<<<<

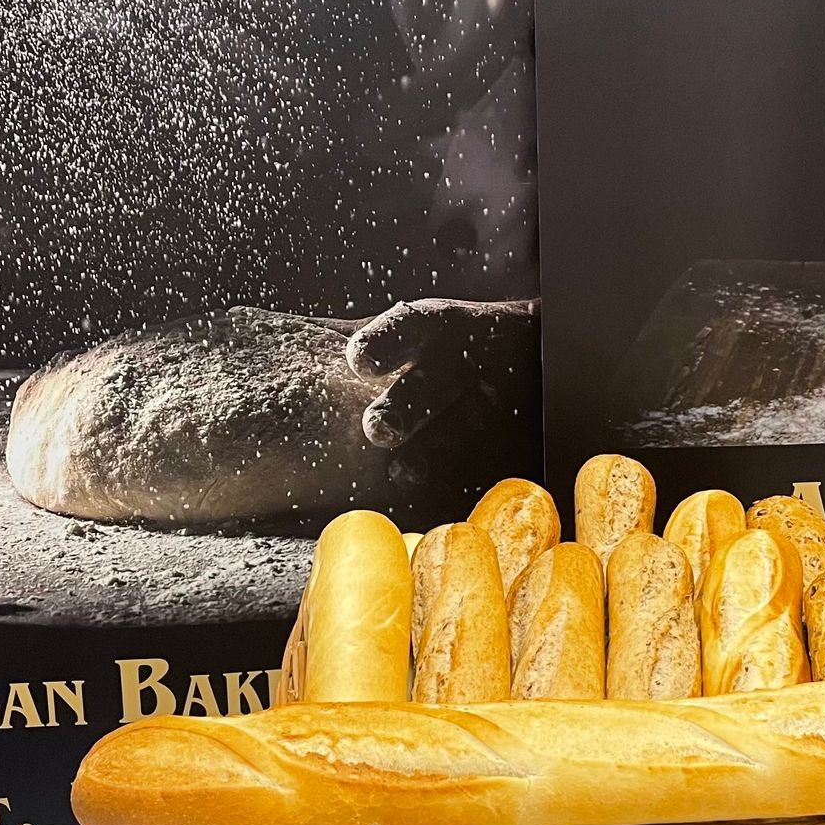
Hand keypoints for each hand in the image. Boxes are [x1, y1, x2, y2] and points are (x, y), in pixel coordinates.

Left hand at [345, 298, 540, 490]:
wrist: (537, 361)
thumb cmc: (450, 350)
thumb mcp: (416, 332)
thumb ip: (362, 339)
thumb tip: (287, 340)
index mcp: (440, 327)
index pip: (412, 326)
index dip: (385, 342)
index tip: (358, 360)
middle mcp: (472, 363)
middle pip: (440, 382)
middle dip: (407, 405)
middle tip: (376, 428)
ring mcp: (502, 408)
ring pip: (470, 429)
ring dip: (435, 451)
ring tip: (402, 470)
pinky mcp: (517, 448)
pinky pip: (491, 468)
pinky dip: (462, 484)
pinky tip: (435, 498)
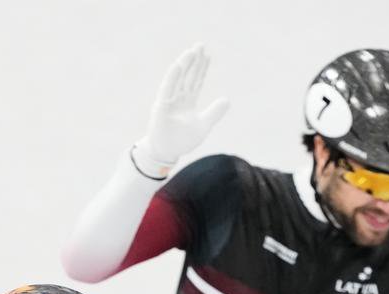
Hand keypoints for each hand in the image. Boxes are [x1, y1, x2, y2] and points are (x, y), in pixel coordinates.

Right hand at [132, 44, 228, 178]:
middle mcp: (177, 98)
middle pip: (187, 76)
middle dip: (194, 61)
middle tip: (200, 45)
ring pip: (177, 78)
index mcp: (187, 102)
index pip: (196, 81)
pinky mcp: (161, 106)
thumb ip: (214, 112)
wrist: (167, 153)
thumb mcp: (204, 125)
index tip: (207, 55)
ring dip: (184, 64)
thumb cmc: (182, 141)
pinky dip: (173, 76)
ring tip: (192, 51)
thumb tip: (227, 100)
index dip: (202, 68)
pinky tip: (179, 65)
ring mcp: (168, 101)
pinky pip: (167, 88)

>>>>

Across the records above, return every line that contains the word "middle".

▶ _Result of this exercise_
middle mcp: (472, 363)
middle pip: (440, 382)
middle dip: (407, 405)
middle tip: (376, 428)
middle mcp: (177, 98)
middle pip: (187, 76)
middle dip: (194, 61)
middle tip: (200, 45)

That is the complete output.